• [Description of the task] What you return must match the records exactly, except that the pictures are gone.

-------

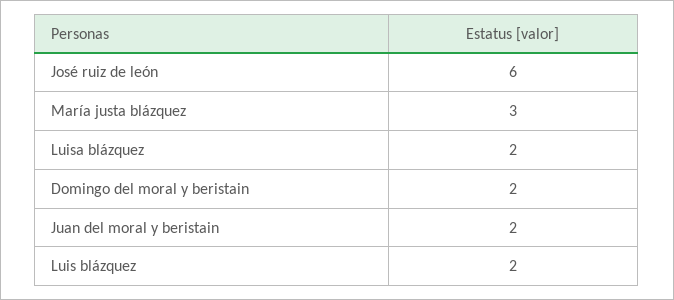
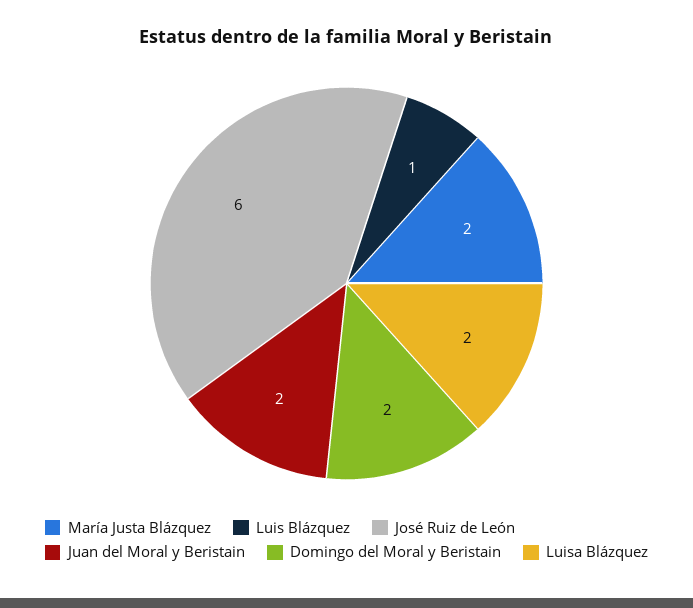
  {
    "José ruiz de león": 6,
-   "María justa blázquez": 3,
+   "María justa blázquez": 2,
    "Luisa blázquez": 2,
    "Domingo del moral y beristain": 2,
    "Juan del moral y beristain": 2,
-   "Luis blázquez": 2
+   "Luis blázquez": 1
  }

-------

• [Exercise result]
  {
    "José ruiz de león": 6,
-   "María justa blázquez": 3,
+   "María justa blázquez": 2,
    "Luisa blázquez": 2,
    "Domingo del moral y beristain": 2,
    "Juan del moral y beristain": 2,
-   "Luis blázquez": 2
+   "Luis blázquez": 1
  }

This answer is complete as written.